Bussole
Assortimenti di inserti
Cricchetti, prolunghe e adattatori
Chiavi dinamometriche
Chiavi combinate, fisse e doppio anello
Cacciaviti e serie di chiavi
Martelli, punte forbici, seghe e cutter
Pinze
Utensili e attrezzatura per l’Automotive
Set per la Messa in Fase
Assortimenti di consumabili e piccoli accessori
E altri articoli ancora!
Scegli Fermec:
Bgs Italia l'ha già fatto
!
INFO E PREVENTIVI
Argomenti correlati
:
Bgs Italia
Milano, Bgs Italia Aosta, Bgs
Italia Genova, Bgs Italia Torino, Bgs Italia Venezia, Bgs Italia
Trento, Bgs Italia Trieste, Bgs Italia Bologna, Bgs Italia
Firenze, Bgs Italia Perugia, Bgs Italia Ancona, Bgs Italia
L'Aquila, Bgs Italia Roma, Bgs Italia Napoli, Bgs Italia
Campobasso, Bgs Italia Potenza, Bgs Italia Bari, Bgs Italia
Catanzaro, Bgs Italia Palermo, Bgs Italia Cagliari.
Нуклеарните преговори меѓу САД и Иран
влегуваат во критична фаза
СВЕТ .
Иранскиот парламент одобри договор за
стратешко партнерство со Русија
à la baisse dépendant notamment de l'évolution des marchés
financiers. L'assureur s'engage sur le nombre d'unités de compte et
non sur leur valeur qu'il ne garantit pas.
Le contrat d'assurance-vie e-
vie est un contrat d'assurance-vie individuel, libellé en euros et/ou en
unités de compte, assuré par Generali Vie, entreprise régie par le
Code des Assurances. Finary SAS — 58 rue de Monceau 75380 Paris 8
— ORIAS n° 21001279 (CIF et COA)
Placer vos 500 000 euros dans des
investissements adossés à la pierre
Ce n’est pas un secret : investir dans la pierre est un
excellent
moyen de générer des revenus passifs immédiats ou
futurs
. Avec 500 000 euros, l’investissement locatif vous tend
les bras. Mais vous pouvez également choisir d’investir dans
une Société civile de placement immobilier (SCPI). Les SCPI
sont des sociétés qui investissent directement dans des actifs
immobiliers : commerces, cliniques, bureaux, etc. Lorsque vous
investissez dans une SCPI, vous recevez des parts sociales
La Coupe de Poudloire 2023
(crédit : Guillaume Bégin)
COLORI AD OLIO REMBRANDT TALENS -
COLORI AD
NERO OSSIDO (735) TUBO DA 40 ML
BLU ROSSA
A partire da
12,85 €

....................

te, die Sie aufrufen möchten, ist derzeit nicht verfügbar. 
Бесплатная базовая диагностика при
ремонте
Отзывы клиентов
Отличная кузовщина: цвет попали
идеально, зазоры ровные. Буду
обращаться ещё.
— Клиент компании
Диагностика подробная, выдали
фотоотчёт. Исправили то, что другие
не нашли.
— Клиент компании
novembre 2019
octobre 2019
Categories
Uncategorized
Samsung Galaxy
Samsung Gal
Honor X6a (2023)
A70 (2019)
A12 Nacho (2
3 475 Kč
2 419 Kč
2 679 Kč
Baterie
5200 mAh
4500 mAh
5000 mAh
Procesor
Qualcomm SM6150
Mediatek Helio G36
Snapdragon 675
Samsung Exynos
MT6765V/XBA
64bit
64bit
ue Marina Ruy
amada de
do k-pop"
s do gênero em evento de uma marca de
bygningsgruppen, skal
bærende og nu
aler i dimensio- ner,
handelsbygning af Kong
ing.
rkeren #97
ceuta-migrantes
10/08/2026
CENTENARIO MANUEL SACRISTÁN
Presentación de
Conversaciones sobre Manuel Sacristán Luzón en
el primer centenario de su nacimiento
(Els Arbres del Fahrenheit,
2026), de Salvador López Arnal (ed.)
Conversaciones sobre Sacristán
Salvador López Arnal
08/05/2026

....................

Find the word "vous" in the listing above, then copy each line where it turns up.

. Avec 500 000 euros, l’investissement locatif vous tend
les bras. Mais vous pouvez également choisir d’investir dans
immobiliers : commerces, cliniques, bureaux, etc. Lorsque vous
investissez dans une SCPI, vous recevez des parts sociales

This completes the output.